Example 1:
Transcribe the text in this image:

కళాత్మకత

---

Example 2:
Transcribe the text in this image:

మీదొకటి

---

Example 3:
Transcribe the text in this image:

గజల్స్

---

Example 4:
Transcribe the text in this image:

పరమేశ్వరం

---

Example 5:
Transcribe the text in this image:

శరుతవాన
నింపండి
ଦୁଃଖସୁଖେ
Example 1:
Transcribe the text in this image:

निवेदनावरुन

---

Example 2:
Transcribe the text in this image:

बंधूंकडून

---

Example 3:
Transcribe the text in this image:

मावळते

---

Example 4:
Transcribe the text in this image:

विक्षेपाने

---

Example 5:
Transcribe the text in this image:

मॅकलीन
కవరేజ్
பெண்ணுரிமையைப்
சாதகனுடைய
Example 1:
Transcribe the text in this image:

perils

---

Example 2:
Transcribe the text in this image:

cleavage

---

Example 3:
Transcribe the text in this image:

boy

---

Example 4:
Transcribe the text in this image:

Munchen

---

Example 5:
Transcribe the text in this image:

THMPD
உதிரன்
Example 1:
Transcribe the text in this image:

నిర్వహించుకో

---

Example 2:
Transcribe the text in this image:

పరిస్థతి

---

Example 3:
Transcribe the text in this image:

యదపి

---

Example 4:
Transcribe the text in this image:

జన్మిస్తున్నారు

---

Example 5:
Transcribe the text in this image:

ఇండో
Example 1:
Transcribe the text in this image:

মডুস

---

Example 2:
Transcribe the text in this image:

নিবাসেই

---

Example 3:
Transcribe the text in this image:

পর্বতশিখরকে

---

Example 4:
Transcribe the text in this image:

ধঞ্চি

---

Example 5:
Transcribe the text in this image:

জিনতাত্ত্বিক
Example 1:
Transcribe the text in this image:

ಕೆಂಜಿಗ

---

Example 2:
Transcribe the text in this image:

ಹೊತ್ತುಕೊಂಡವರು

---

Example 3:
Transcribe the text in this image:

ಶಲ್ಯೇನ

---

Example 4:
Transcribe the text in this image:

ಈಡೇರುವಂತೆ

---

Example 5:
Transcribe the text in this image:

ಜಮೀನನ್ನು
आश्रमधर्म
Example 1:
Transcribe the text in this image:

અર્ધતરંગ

### EXERCISE REQUIREMENTS
Copy out the data exactly as it stands, leaving nothing out.

### TASK SOLUTION
Example 1:
Transcribe the text in this image:

కళాత్మకత

---

Example 2:
Transcribe the text in this image:

మీదొకటి

---

Example 3:
Transcribe the text in this image:

గజల్స్

---

Example 4:
Transcribe the text in this image:

పరమేశ్వరం

---

Example 5:
Transcribe the text in this image:

శరుతవాన
నింపండి
ଦୁଃଖସୁଖେ
Example 1:
Transcribe the text in this image:

निवेदनावरुन

---

Example 2:
Transcribe the text in this image:

बंधूंकडून

---

Example 3:
Transcribe the text in this image:

मावळते

---

Example 4:
Transcribe the text in this image:

विक्षेपाने

---

Example 5:
Transcribe the text in this image:

मॅकलीन
కవరేజ్
பெண்ணுரிமையைப்
சாதகனுடைய
Example 1:
Transcribe the text in this image:

perils

---

Example 2:
Transcribe the text in this image:

cleavage

---

Example 3:
Transcribe the text in this image:

boy

---

Example 4:
Transcribe the text in this image:

Munchen

---

Example 5:
Transcribe the text in this image:

THMPD
உதிரன்
Example 1:
Transcribe the text in this image:

నిర్వహించుకో

---

Example 2:
Transcribe the text in this image:

పరిస్థతి

---

Example 3:
Transcribe the text in this image:

యదపి

---

Example 4:
Transcribe the text in this image:

జన్మిస్తున్నారు

---

Example 5:
Transcribe the text in this image:

ఇండో
Example 1:
Transcribe the text in this image:

মডুস

---

Example 2:
Transcribe the text in this image:

নিবাসেই

---

Example 3:
Transcribe the text in this image:

পর্বতশিখরকে

---

Example 4:
Transcribe the text in this image:

ধঞ্চি

---

Example 5:
Transcribe the text in this image:

জিনতাত্ত্বিক
Example 1:
Transcribe the text in this image:

ಕೆಂಜಿಗ

---

Example 2:
Transcribe the text in this image:

ಹೊತ್ತುಕೊಂಡವರು

---

Example 3:
Transcribe the text in this image:

ಶಲ್ಯೇನ

---

Example 4:
Transcribe the text in this image:

ಈಡೇರುವಂತೆ

---

Example 5:
Transcribe the text in this image:

ಜಮೀನನ್ನು
आश्रमधर्म
Example 1:
Transcribe the text in this image:

અર્ધતરંગ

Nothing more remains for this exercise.